Her dissertation, “Crafting a Goddess: Divinization, Womanhood and Genre in Narratives of Empress Jingū,” examines the legend of Empress Jingū, a third century reigning empress and shamanic figure said to have conquered the Korean peninsula with the aid of several central kami (Shinto deities) while pregnant with the future Emperor Ōjin, later identified as the deity Hachiman. Taking a long durée approach, Simpson investigates key shifts in this important narrative across several genres, starting from the earliest mytho-historical chronicles, the Kojiki (712) and Nihon shoki (720) to late medieval and early modern origin stories across several major and peripheral cults in which Jingū was divinized as a kami herself (Hachiman, Sumiyoshi, Awashima). As Empress Jingū was enshrined in a wide variety of contexts, Dr. Simpson utilizes this deity to demonstrate the various textual techniques through which human figures were divinized and deities grouped together. Furthermore, she argues that Jingū’s status as a pregnant mother became the subject of increasing focus in the late medieval period, following the growth of the Hachiman cult as well as shifts in the family structure that emphasized mothers and the birth of male heirs. Accordingly, Empress Jingū came to be considered a deity of safe childbirth and became the subject of regional women’s cults.

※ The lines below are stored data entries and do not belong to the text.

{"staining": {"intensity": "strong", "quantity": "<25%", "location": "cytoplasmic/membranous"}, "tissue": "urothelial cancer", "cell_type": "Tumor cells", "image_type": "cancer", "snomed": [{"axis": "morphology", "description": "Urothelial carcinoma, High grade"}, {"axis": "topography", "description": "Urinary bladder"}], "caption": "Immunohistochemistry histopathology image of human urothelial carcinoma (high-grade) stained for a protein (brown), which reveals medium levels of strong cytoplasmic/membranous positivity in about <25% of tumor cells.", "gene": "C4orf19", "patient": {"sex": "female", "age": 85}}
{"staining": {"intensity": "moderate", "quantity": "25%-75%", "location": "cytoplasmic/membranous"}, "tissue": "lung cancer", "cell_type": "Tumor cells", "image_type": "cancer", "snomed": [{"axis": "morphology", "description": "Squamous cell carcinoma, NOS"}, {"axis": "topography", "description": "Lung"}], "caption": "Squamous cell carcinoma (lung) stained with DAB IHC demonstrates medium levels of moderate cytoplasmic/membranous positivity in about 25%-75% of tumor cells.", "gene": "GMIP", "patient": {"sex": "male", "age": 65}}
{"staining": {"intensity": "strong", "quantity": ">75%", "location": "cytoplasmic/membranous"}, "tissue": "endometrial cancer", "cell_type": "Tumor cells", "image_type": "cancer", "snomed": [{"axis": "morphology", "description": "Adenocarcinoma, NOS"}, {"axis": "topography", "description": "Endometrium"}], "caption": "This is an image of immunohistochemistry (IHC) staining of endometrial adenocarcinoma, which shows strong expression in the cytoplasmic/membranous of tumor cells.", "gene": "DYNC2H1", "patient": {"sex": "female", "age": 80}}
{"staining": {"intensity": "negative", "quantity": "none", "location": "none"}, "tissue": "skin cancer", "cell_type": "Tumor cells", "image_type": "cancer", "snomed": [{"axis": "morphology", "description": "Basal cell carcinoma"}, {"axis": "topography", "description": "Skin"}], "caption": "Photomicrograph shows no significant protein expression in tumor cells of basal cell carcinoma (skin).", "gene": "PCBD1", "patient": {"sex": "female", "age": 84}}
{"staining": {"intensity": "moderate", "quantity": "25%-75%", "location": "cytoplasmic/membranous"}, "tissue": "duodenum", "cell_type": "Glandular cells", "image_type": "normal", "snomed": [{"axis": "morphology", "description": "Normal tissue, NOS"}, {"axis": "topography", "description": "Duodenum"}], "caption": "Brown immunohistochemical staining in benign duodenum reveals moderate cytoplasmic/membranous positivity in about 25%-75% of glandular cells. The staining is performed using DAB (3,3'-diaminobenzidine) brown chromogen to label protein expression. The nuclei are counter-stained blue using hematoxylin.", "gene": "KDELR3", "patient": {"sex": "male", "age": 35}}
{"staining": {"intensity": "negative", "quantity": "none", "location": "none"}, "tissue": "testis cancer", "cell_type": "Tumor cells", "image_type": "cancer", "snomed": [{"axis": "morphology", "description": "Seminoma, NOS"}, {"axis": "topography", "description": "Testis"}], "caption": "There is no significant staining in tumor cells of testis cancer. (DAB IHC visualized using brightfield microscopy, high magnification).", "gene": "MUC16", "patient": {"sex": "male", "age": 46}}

At the Reischauer Institute, Dr. Simpson plans to complete turning her dissertation into a book that further focuses on adaptations of Jingū’s legend in the late medieval and early modern periods and further explores connections between the Jingū narrative and medical discourses on pregnancy and childbirth. Her second book will focus on structural divinization in several major Shinto cults.

 

 

DANICA TRUSCOTT (Ph.D. Japanese Literary and Cultural Studies, University of California at Los Angeles, 2022)

 

Dr. Danica Truscott is a scholar of premodern Japanese literature specializing in early and classical works (710 - 1185). She received her Ph.D. in 2022 from the Department of Asian Languages and Cultures at the University of California, Los Angeles.

Her dissertation, “Assembling the Man’yō Woman: Paratext and Persona in the Poetry of Ōtomo no Sakanoue,” is a study of the most prolific female poet in Japan’s oldest anthology of vernacular poetry, the Man’yōshū. Despite Sakanoue’s significant presence in the anthology, she has for the most part been neglected in discussions about premodern Japanese literature and the history of women’s writing. Following recent trends in Man’yō studies that advocate for reading the anthology as a text, the study uses concepts such as Michel Foucault’s “author function,” and Gérard Genette’s paratext in order to demonstrate how the compiling hand uses the figure of Sakanoue in three separate volumes as a symbol of the Ōtomo lineage’s poetic prowess as well as their devotion to the imperial throne after a political setback.

During her time at the Reischauer Institute, Dr. Truscott will expand the focus of her project to the rest of the Ōtomo lineage in converting the dissertation into a book manuscript. She will also begin preliminary research on a second project that analyzes descriptions of longing in classical Japanese poetry using frameworks derived from queer theory.